**DATASET EXTRACT**
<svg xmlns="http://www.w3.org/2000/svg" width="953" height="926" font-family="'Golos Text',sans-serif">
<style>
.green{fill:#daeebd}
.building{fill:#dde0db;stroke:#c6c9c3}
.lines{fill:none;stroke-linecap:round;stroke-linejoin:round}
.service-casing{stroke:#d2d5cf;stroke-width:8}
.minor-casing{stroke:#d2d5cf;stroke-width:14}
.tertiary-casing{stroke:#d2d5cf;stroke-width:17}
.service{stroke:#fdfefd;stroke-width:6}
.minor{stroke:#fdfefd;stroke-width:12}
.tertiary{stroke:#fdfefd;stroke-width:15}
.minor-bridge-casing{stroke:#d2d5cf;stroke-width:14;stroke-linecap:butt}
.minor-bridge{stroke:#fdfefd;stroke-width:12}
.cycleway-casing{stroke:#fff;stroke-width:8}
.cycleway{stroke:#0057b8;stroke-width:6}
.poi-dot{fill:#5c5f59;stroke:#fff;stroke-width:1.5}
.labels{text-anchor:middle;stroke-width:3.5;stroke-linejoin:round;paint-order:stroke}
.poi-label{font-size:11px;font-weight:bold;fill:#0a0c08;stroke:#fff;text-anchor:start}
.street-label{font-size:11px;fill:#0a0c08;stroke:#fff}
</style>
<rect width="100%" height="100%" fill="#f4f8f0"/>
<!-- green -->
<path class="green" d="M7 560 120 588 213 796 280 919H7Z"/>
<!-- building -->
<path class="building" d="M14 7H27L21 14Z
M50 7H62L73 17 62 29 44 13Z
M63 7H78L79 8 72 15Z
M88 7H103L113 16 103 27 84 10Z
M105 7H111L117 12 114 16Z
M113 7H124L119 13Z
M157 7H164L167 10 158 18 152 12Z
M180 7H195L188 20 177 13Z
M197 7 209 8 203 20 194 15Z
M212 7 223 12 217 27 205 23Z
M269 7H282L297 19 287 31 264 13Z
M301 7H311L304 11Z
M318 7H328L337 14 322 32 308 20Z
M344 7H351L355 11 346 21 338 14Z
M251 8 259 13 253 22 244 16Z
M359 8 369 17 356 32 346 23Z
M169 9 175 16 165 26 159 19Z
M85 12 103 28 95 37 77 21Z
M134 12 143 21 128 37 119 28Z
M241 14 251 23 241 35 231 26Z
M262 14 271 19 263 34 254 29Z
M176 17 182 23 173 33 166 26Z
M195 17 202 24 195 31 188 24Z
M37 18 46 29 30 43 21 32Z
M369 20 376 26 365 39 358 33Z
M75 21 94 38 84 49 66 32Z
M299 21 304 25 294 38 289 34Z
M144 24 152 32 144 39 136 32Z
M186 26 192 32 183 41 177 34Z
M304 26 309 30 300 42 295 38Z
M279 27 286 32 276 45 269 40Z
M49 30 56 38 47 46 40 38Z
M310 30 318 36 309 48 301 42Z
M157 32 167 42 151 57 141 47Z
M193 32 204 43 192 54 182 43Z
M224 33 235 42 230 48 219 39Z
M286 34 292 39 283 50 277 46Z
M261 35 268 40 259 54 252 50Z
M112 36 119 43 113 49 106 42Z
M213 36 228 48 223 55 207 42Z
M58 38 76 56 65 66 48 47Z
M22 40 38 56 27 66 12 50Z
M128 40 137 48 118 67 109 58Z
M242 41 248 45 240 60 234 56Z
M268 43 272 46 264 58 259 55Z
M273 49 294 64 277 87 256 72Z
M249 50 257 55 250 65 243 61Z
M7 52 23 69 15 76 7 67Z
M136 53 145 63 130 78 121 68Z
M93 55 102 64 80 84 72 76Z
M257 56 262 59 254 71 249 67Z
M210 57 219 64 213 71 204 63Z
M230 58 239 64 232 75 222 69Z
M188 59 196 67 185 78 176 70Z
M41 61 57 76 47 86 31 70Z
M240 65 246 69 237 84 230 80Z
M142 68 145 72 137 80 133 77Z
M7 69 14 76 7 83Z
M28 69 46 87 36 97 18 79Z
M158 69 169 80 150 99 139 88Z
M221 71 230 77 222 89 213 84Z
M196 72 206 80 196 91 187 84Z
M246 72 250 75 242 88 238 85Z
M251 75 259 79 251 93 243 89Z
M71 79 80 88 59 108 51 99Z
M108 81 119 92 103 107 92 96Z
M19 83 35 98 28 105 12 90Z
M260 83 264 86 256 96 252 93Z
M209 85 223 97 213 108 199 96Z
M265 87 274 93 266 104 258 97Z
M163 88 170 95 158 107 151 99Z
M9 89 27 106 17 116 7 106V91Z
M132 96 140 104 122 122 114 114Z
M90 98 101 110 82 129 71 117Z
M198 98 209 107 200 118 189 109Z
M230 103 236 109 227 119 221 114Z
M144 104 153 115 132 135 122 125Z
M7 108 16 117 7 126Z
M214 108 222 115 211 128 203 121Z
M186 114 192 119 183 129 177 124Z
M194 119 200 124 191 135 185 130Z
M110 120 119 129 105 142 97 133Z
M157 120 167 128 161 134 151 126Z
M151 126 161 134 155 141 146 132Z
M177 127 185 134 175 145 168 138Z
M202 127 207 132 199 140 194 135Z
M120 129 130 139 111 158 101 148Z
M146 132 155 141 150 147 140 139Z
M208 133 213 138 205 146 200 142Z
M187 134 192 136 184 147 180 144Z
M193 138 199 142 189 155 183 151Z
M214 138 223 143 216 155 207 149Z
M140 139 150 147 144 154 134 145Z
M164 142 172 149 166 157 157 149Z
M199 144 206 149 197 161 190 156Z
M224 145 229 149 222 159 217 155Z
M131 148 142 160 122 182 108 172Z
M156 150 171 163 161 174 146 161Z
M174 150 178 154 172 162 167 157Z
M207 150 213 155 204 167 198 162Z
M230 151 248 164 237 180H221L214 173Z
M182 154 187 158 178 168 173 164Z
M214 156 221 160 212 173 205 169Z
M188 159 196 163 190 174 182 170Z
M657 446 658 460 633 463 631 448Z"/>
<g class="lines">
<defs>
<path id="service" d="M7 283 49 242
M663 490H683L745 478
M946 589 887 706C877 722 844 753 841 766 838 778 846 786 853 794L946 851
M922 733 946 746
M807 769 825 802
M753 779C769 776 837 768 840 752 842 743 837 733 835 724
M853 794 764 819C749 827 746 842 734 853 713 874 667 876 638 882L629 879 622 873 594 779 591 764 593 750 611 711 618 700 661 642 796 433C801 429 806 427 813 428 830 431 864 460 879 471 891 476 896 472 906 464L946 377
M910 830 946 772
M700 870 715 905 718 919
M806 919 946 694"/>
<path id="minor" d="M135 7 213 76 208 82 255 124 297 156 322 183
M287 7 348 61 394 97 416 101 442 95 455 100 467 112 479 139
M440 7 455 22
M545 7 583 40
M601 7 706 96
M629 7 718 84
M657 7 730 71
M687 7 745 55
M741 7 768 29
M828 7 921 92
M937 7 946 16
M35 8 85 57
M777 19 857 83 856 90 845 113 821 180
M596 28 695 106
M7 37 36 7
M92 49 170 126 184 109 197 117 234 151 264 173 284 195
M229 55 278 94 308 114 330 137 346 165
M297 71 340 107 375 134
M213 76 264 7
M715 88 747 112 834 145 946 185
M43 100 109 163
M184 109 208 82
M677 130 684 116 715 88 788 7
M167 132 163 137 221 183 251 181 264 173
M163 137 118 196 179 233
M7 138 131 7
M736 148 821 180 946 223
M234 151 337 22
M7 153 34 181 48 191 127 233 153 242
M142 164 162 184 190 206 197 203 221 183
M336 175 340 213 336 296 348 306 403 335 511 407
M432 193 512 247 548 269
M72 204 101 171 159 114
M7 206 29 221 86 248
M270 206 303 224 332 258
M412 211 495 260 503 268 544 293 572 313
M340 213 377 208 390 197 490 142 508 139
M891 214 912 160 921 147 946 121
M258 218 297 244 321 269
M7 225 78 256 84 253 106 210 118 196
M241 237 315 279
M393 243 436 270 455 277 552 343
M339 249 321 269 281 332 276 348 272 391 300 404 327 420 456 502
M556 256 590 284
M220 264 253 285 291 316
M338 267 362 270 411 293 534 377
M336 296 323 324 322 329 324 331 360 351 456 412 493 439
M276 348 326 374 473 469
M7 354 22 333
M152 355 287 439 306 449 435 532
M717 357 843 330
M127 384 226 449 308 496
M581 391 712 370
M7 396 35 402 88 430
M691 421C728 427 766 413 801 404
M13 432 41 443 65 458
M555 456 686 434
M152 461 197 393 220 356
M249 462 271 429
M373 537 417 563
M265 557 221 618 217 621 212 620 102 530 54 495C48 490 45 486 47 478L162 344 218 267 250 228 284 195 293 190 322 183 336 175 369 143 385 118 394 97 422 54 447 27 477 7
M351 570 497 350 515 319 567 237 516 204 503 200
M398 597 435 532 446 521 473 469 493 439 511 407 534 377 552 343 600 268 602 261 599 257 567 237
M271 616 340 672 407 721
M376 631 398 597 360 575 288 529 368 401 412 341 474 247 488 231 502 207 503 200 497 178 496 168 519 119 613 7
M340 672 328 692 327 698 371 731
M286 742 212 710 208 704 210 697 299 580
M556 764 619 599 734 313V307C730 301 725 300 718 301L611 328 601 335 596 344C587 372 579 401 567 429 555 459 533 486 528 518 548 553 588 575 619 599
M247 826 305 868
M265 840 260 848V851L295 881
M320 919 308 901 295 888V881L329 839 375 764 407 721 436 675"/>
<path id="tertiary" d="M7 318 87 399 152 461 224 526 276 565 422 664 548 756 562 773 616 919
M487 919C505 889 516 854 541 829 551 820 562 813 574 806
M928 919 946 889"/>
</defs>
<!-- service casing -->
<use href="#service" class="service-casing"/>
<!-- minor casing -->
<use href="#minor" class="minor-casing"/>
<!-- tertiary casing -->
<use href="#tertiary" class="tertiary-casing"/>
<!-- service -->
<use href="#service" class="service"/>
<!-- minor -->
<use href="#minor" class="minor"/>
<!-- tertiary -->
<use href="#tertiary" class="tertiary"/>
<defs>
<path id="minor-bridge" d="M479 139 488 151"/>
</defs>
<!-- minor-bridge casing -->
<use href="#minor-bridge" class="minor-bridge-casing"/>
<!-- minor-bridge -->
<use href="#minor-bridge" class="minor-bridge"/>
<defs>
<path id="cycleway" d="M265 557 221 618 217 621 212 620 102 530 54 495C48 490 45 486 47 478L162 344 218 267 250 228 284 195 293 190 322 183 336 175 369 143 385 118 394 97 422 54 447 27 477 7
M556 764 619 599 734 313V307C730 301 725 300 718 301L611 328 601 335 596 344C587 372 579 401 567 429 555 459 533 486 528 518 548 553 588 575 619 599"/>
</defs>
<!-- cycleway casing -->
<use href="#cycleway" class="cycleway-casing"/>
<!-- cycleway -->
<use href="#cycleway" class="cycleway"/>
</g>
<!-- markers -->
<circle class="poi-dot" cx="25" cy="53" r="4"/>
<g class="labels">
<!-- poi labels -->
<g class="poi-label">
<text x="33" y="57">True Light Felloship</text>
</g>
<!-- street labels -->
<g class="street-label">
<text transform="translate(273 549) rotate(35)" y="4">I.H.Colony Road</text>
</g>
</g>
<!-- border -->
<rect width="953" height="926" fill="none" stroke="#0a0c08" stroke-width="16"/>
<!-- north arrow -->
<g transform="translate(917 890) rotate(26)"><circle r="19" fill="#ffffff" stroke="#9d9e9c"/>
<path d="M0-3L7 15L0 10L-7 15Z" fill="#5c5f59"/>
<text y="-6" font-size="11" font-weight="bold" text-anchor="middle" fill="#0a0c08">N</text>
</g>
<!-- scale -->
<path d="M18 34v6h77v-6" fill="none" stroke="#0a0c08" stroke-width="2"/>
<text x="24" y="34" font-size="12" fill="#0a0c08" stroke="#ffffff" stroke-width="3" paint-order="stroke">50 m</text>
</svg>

--

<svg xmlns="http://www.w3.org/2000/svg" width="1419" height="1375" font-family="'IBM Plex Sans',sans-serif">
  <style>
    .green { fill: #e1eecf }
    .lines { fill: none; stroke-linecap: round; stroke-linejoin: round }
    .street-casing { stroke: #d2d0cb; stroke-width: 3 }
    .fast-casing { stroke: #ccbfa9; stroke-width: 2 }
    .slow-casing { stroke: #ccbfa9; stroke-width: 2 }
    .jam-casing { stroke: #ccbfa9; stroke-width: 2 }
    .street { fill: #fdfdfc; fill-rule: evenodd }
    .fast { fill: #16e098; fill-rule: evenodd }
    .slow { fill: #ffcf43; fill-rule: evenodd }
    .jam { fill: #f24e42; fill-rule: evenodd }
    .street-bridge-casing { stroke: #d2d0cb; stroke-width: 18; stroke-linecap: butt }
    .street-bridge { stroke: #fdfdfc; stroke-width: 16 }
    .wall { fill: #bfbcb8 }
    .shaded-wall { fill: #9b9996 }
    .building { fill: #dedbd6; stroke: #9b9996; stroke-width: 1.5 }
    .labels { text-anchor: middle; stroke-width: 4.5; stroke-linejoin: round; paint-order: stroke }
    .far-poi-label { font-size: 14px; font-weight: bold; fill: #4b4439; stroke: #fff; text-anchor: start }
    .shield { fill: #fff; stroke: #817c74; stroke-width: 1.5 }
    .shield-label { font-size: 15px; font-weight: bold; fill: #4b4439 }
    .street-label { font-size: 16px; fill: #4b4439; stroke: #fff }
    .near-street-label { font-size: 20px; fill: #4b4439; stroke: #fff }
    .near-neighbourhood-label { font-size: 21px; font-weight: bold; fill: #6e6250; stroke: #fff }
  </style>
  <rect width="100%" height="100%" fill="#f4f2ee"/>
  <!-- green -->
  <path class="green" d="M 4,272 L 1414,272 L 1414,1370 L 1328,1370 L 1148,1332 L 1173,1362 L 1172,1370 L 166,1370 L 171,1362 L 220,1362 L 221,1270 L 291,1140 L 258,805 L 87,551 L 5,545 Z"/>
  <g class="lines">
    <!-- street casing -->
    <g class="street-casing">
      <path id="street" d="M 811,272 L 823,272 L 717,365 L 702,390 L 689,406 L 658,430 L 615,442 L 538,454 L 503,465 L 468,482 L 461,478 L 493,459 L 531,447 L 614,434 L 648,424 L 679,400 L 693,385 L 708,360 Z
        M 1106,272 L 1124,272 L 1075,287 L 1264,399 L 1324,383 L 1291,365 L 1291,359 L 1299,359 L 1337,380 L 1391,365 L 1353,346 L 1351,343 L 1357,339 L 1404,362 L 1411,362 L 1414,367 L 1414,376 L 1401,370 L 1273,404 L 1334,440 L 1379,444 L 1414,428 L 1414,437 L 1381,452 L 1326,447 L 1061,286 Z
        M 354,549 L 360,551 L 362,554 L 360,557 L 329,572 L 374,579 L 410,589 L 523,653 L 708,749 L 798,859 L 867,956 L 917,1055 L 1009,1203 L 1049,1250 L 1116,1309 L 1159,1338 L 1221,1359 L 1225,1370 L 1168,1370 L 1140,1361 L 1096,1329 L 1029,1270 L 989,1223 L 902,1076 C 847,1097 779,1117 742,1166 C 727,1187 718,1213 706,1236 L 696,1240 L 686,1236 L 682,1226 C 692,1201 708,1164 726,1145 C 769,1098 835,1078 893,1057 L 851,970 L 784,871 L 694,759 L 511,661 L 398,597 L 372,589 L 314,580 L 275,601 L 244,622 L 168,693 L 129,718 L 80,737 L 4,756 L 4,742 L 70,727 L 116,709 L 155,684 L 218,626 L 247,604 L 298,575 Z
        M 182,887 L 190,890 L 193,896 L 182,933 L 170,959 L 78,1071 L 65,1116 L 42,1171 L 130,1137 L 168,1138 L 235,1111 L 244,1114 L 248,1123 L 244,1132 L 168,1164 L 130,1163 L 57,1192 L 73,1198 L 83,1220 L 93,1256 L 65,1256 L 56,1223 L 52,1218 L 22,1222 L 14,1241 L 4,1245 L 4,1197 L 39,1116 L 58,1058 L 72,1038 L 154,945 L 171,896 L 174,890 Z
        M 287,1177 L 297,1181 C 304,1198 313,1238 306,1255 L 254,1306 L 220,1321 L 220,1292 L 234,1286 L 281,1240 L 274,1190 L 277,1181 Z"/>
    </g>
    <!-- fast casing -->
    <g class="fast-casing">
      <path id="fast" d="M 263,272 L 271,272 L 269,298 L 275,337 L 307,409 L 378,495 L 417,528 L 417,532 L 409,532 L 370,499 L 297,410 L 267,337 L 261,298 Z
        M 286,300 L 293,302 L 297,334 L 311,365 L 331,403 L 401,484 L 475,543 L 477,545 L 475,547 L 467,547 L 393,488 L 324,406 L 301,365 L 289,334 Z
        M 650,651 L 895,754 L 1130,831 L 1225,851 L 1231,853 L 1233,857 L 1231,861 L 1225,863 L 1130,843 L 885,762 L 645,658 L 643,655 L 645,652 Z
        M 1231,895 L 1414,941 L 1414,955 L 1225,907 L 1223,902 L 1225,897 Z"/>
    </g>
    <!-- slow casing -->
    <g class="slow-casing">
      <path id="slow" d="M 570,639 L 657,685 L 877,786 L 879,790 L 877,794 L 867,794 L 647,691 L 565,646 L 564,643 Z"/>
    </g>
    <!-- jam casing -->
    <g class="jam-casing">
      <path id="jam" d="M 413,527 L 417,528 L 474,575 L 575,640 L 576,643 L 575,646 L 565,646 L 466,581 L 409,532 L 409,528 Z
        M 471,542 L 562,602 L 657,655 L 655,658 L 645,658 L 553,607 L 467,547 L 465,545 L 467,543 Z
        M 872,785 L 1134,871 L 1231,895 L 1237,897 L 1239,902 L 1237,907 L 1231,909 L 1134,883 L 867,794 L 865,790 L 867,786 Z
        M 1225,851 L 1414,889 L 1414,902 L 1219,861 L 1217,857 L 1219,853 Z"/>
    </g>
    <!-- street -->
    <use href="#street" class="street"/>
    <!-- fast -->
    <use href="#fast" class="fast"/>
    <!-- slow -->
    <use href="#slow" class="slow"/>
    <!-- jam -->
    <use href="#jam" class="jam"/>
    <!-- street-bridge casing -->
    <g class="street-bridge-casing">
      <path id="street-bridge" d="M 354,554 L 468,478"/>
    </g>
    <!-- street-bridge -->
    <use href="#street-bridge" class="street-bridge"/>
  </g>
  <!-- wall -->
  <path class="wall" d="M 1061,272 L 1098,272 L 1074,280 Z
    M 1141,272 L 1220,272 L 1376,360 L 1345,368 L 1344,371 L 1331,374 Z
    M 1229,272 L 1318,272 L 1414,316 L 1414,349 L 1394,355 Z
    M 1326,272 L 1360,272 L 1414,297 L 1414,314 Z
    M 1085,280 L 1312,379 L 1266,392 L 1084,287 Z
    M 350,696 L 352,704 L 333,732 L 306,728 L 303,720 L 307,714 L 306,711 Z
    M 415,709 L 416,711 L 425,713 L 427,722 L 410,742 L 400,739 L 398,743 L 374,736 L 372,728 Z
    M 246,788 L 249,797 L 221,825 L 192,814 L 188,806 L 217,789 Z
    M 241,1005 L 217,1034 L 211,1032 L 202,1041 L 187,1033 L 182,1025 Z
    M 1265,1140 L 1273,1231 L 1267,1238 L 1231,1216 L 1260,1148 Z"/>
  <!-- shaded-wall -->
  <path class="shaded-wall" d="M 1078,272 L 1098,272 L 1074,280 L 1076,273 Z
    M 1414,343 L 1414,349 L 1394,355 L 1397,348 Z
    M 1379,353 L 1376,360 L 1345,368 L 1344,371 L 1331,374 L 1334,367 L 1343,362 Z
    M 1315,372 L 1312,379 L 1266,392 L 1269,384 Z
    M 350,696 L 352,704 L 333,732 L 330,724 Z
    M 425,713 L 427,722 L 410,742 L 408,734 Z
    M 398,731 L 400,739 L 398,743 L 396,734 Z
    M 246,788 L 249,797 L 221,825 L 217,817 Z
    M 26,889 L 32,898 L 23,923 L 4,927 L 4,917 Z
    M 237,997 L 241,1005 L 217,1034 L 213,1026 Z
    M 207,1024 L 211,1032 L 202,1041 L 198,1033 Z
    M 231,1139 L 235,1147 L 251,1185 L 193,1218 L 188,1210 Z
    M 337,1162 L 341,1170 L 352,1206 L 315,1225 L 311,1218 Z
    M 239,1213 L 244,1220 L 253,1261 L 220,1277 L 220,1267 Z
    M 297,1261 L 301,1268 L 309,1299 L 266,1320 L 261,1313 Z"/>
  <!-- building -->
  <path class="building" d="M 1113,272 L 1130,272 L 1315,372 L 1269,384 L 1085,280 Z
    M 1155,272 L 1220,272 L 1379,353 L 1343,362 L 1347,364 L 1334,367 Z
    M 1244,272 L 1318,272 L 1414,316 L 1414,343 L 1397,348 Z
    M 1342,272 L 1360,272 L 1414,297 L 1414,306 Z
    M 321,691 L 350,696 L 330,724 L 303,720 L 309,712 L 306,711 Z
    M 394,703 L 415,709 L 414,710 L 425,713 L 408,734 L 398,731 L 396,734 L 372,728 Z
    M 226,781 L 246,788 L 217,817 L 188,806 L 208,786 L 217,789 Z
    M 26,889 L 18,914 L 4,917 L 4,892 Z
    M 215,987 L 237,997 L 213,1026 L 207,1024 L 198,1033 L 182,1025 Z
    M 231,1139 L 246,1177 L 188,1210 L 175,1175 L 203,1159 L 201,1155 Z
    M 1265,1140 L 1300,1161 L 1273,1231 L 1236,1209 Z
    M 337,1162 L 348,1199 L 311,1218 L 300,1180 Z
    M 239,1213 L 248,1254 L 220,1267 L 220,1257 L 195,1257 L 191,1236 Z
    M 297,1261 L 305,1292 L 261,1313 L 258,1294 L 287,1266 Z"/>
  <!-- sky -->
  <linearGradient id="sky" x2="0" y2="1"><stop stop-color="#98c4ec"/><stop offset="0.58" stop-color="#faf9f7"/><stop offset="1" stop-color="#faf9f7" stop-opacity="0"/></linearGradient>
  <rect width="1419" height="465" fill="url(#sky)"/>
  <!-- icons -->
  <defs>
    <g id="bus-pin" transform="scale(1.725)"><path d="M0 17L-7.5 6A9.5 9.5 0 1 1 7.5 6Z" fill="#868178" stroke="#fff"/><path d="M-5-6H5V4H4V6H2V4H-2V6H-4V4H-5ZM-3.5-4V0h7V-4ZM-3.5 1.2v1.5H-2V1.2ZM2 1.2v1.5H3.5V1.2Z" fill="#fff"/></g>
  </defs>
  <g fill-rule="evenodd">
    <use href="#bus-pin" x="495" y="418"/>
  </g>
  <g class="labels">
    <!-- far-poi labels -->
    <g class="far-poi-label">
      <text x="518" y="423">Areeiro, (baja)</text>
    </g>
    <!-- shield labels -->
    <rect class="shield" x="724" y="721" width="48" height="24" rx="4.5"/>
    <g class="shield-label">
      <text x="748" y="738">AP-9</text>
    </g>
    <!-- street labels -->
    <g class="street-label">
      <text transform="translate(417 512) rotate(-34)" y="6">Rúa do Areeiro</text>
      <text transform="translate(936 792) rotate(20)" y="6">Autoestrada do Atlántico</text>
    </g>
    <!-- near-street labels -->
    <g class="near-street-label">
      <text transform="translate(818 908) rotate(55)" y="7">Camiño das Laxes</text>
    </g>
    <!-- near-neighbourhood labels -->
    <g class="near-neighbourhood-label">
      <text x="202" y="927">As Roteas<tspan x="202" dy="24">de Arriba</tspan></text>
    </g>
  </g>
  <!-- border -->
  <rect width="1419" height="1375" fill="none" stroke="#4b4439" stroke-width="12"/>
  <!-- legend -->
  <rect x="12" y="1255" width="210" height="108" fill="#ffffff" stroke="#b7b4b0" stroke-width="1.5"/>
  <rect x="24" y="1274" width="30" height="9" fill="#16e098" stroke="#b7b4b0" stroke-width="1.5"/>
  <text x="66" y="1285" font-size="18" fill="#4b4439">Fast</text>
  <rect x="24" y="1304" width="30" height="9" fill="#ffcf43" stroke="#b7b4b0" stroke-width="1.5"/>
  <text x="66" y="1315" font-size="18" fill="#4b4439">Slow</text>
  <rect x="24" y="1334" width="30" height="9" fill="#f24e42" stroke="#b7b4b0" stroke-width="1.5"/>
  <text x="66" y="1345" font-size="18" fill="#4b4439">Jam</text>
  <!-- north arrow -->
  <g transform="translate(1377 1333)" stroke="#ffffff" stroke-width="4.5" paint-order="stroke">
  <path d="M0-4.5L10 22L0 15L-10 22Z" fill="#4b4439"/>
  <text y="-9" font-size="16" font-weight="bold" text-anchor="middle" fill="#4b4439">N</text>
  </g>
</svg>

**BRIEF**
Beginning at the line with "560 120 588" and stopping after the line with "M132 96 140 104 122 122 114 114Z", please write out every line of the data above exactly and nothing else.

**REPLY TO THE TASK**
<path class="green" d="M7 560 120 588 213 796 280 919H7Z"/>
<!-- building -->
<path class="building" d="M14 7H27L21 14Z
M50 7H62L73 17 62 29 44 13Z
M63 7H78L79 8 72 15Z
M88 7H103L113 16 103 27 84 10Z
M105 7H111L117 12 114 16Z
M113 7H124L119 13Z
M157 7H164L167 10 158 18 152 12Z
M180 7H195L188 20 177 13Z
M197 7 209 8 203 20 194 15Z
M212 7 223 12 217 27 205 23Z
M269 7H282L297 19 287 31 264 13Z
M301 7H311L304 11Z
M318 7H328L337 14 322 32 308 20Z
M344 7H351L355 11 346 21 338 14Z
M251 8 259 13 253 22 244 16Z
M359 8 369 17 356 32 346 23Z
M169 9 175 16 165 26 159 19Z
M85 12 103 28 95 37 77 21Z
M134 12 143 21 128 37 119 28Z
M241 14 251 23 241 35 231 26Z
M262 14 271 19 263 34 254 29Z
M176 17 182 23 173 33 166 26Z
M195 17 202 24 195 31 188 24Z
M37 18 46 29 30 43 21 32Z
M369 20 376 26 365 39 358 33Z
M75 21 94 38 84 49 66 32Z
M299 21 304 25 294 38 289 34Z
M144 24 152 32 144 39 136 32Z
M186 26 192 32 183 41 177 34Z
M304 26 309 30 300 42 295 38Z
M279 27 286 32 276 45 269 40Z
M49 30 56 38 47 46 40 38Z
M310 30 318 36 309 48 301 42Z
M157 32 167 42 151 57 141 47Z
M193 32 204 43 192 54 182 43Z
M224 33 235 42 230 48 219 39Z
M286 34 292 39 283 50 277 46Z
M261 35 268 40 259 54 252 50Z
M112 36 119 43 113 49 106 42Z
M213 36 228 48 223 55 207 42Z
M58 38 76 56 65 66 48 47Z
M22 40 38 56 27 66 12 50Z
M128 40 137 48 118 67 109 58Z
M242 41 248 45 240 60 234 56Z
M268 43 272 46 264 58 259 55Z
M273 49 294 64 277 87 256 72Z
M249 50 257 55 250 65 243 61Z
M7 52 23 69 15 76 7 67Z
M136 53 145 63 130 78 121 68Z
M93 55 102 64 80 84 72 76Z
M257 56 262 59 254 71 249 67Z
M210 57 219 64 213 71 204 63Z
M230 58 239 64 232 75 222 69Z
M188 59 196 67 185 78 176 70Z
M41 61 57 76 47 86 31 70Z
M240 65 246 69 237 84 230 80Z
M142 68 145 72 137 80 133 77Z
M7 69 14 76 7 83Z
M28 69 46 87 36 97 18 79Z
M158 69 169 80 150 99 139 88Z
M221 71 230 77 222 89 213 84Z
M196 72 206 80 196 91 187 84Z
M246 72 250 75 242 88 238 85Z
M251 75 259 79 251 93 243 89Z
M71 79 80 88 59 108 51 99Z
M108 81 119 92 103 107 92 96Z
M19 83 35 98 28 105 12 90Z
M260 83 264 86 256 96 252 93Z
M209 85 223 97 213 108 199 96Z
M265 87 274 93 266 104 258 97Z
M163 88 170 95 158 107 151 99Z
M9 89 27 106 17 116 7 106V91Z
M132 96 140 104 122 122 114 114Z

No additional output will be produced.